Supplied entries:
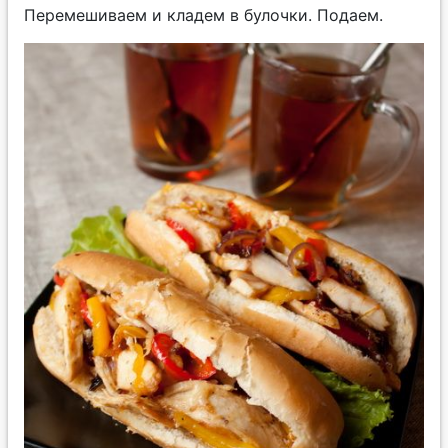
Перемешиваем и кладем в булочки. Подаем.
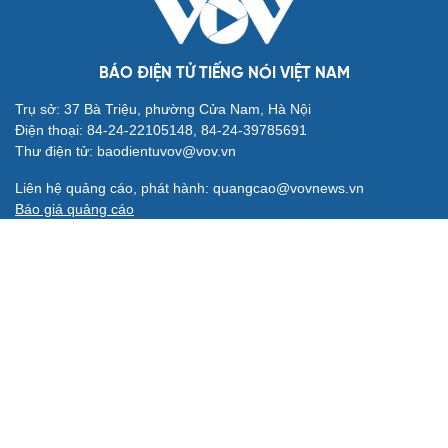
BÁO ĐIỆN TỬ TIẾNG NÓI VIỆT NAM
Trụ sở: 37 Bà Triệu, phường Cửa Nam, Hà Nội
Điện thoại: 84-24-22105148, 84-24-39785691
Thư điện tử: baodientuvov@vov.vn
Liên hệ quảng cáo, phát hành: quangcao@vovnews.vn
Báo giá quảng cáo
Báo in
xuất bản thứ Năm hàng tuần
Tổng Biên tập: NGÔ THIỆU PHONG
Phó Tổng Biên tập: Phạm Công Hân, Đặng Thị Khanh, Giang
Trung Sơn, Nguyễn Tuyết Yến
Cơ quan chủ quản: ĐÀI TIẾNG NÓI VIỆT NAM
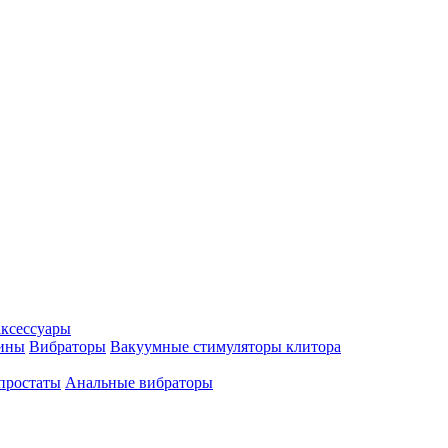
аксессуары
ины
Вибраторы
Вакуумные стимуляторы клитора
простаты
Анальные вибраторы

What you need to do:
Only the lines from the one containing "Điện thoại: 84-24-22105148, 84-24-39785691" through the end of the data above are to be output, exactly and without pictures.

Written reply:
Điện thoại: 84-24-22105148, 84-24-39785691
Thư điện tử: baodientuvov@vov.vn
Liên hệ quảng cáo, phát hành: quangcao@vovnews.vn
Báo giá quảng cáo
Báo in
xuất bản thứ Năm hàng tuần
Tổng Biên tập: NGÔ THIỆU PHONG
Phó Tổng Biên tập: Phạm Công Hân, Đặng Thị Khanh, Giang
Trung Sơn, Nguyễn Tuyết Yến
Cơ quan chủ quản: ĐÀI TIẾNG NÓI VIỆT NAM
аксессуары
ины
Вибраторы
Вакуумные стимуляторы клитора
простаты
Анальные вибраторы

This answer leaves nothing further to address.